Tannhauser prit un flacon dans le coffre. Il avait appris des rudiments de médecine de guerre par nécessité, et avait acquis la connaissance de nombreux remèdes auprès de Petrus Grubenius. Mise à part la manière dont elles avaient été infligées, les blessures de Sabato n’avaient rien de remarquable, déjà refermées d’elles-mêmes en deux petits trous qui ne saignaient quasiment plus. Tannhauser les nettoya avec du coudrier et les cautérisa avec de l’huile d’Hispanus. Il décida de ne pas les bander.
« Laisse l’air et le soleil les cicatriser, dit-il. Garde-les bien sèches, car l’humidité risque de les rendre purulentes. Si tu dois les cacher, j’ai une paire de gants de chevreau dans mon armoire que tu peux prendre. Elles te feront plus mal dans les jours qui viennent que maintenant, mais, malgré tout, tu dois bouger tes doigts sinon tu en perdras l’usage. »
Sabato plia les doigts. Il était pâle et son exubérance naturelle semblait affadie, mais loin d’être éteinte tout de même. Puisque la bravade semblait à l’ordre du jour, Tannhauser s’installa dans son fauteuil et fit un signe de tête à Bors pour qu’il remplisse de brandy les tulipes de cristal. Tannhauser en tendit une à Sabato.
« Ces choses te vident l’air de la poitrine, dit-il, mais pourtant, c’est dans de telles flammes que notre courage est retrempé. »
Sabato le regarda dans les yeux. Il leva son verre : « Usque ad finem. »
Bors et Tannhauser levèrent également leurs verres : « Jusqu’à la fin. »
Ils descendirent le brandy et Bors rechargea les verres.
Sabato Svi dit : « Brûlons-le. »
Ils levèrent les sourcils.
Sabato dit : « Tu parlais de flammes. Brûlons l’Oracle jusqu’aux caves. »
Tannhauser regarda Bors et vit que lui aussi, dans l’œil de son esprit, contemplait soudain un enfer de flammes dévorant tout ce qu’ils avaient construit, et sans le moindre effroi.
« Magnifique, s’exclama Bors.
– Sabato Svi, dit Tannhauser, finalement tu es un vrai poète comme je les aime. » Il leva son verre. « Au feu, et merde !
– Au feu ! »
Ils burent.
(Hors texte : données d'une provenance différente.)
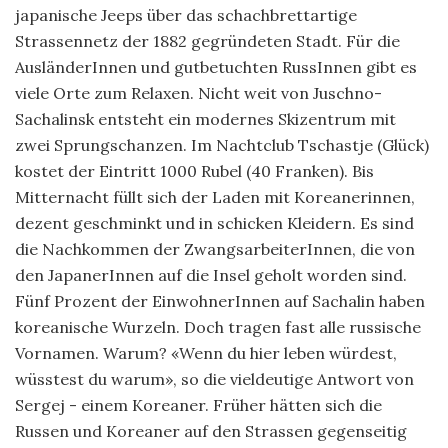
japanische Jeeps über das schachbrettartige
Strassennetz der 1882 gegründeten Stadt. Für die
AusländerInnen und gutbetuchten RussInnen gibt es
viele Orte zum Relaxen. Nicht weit von Juschno-
Sachalinsk entsteht ein modernes Skizentrum mit
zwei Sprungschanzen. Im Nachtclub Tschastje (Glück)
kostet der Eintritt 1000 Rubel (40 Franken). Bis
Mitternacht füllt sich der Laden mit Koreanerinnen,
dezent geschminkt und in schicken Kleidern. Es sind
die Nachkommen der ZwangsarbeiterInnen, die von
den JapanerInnen auf die Insel geholt worden sind.
Fünf Prozent der EinwohnerInnen auf Sachalin haben
koreanische Wurzeln. Doch tragen fast alle russische
Vornamen. Warum? «Wenn du hier leben würdest,
wüsstest du warum», so die vieldeutige Antwort von
Sergej - einem Koreaner. Früher hätten sich die
Russen und Koreaner auf den Strassen gegenseitig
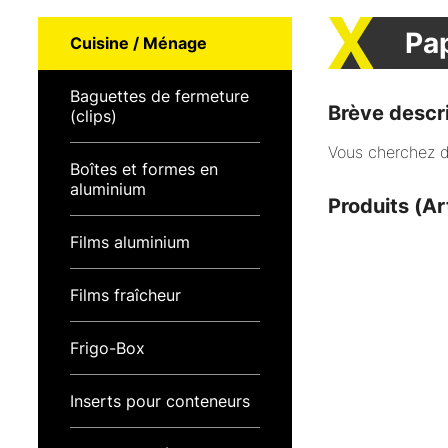
Pap
Cuisine / Ménage
Baguettes de fermeture
Brève descr
(clips)
Vous cherchez du
Boîtes et formes en
aluminium
Produits (Ar
Films aluminium
Films fraîcheur
Frigo-Box
Inserts pour conteneurs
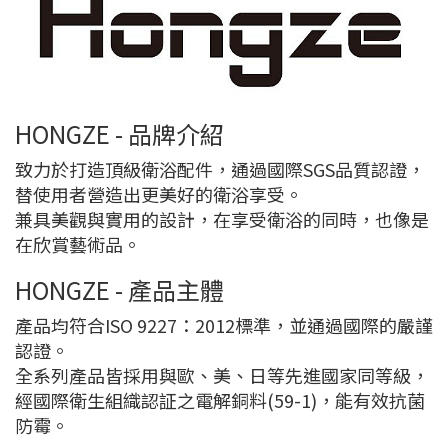
HONGZE - 品牌介紹
致力於打造頂級衛浴配件，通過國際SGS品質認證，
替使用者營造出更美好的衛浴享受。
兼具美觀與實用的設計，在享受衛浴的同時，也像是
在欣賞藝術品。
HONGZE - 產品主體
產品均符合ISO 9227：2012標準，並通過國際的嚴謹
認證。
全系列產品皆採用與歐、美、日等先進國家同等級，
經國際衛生組織認証之電解銅料(59-1)，能有效抗菌
防霉。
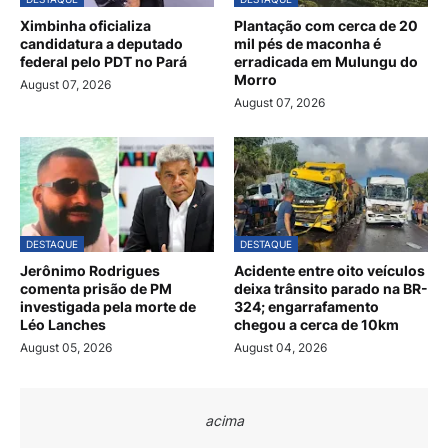
Ximbinha oficializa
Plantação com cerca de 20
candidatura a deputado
mil pés de maconha é
federal pelo PDT no Pará
erradicada em Mulungu do
Morro
August 07, 2026
August 07, 2026
DESTAQUE
DESTAQUE
Jerônimo Rodrigues
Acidente entre oito veículos
comenta prisão de PM
deixa trânsito parado na BR-
investigada pela morte de
324; engarrafamento
Léo Lanches
chegou a cerca de 10km
August 05, 2026
August 04, 2026
acima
Le rayonnement de bravoure qui s’élevait du ventre de Tannhauser était plus que bienvenu. Il se tourna vers la nourriture et attaqua la volaille rôtie. Sabato, comme s’il rechignait à ce que la seule poésie justifie l’incendie volontaire, ajouta un raisonnement précis à sa déclaration. « Notre crédit et la plupart de notre argent se trouvent à Venise. Quand nous les retrouverons, nous serons hors d’atteinte de la Couronne espagnole.
– Vrai, lui accorda Tannhauser.
– Et un incendie sur le port occupera toute la cité au moins jusqu’à midi, heure à laquelle nous serons partis.
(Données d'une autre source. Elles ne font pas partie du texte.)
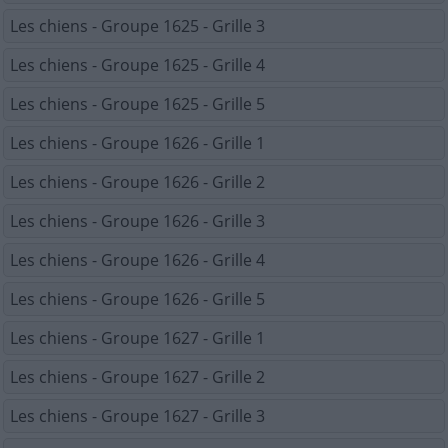
Les chiens - Groupe 1625 - Grille 3
Les chiens - Groupe 1625 - Grille 4
Les chiens - Groupe 1625 - Grille 5
Les chiens - Groupe 1626 - Grille 1
Les chiens - Groupe 1626 - Grille 2
Les chiens - Groupe 1626 - Grille 3
Les chiens - Groupe 1626 - Grille 4
Les chiens - Groupe 1626 - Grille 5
Les chiens - Groupe 1627 - Grille 1
Les chiens - Groupe 1627 - Grille 2
Les chiens - Groupe 1627 - Grille 3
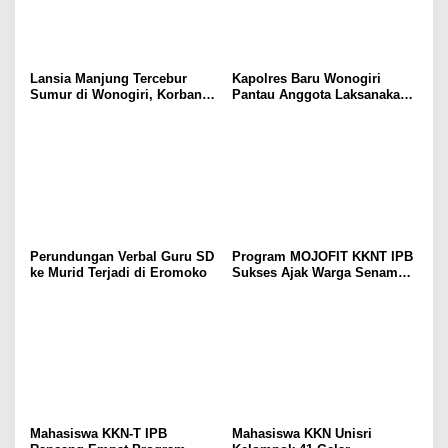
Lansia Manjung Tercebur
Kapolres Baru Wonogiri
Sumur di Wonogiri, Korban
Pantau Anggota Laksanakan
Selamat dan Dirawat di
Pengaturan dan Pelayanan
Rumah Sakit
Lalu Lintas
Perundungan Verbal Guru SD
Program MOJOFIT KKNT IPB
ke Murid Terjadi di Eromoko
Sukses Ajak Warga Senam
Bersama dan Bagikan
Sembako
Mahasiswa KKN-T IPB
Mahasiswa KKN Unisri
– Avec douze quintaux de poudre encore en magasin, la moitié du front de mer également », dit Bors. Il avait pris trois belles bagues au capitaine et les essayait sur son petit doigt. Aucune ne rentrait. Il les mit dans une poche et but encore un brandy.
Tannhauser dit : « Je pars pour Malte. »
Sabato le regarda. Bors gloussa, et remplit son verre à nouveau.
« Donc je pars seul pour Venise, dit Sabato.
– Ta femme et tes enfants t’attendent, dit Tannhauser.
– Seule la mort vous attend à Malte.
– Pas moi, rétorqua Tannhauser. Comme toi, je n’ai pas de querelle avec le Turc.
– Donc c’est la comtesse, La Penautier, c’est elle qui se cache derrière ce désastre, dit Sabato.
– Elle est innocente de tout, sauf d’amour », répliqua Tannhauser. Il ignora les regards qui accueillirent cette affirmation. « L’inquisiteur, Ludovico, est responsable de notre ruine, personne d’autre. Il voulait ôter à la comtesse toutes chances de provoquer sa disgrâce.
– De tout sauf d’amour ? s’étonna Sabato Svi.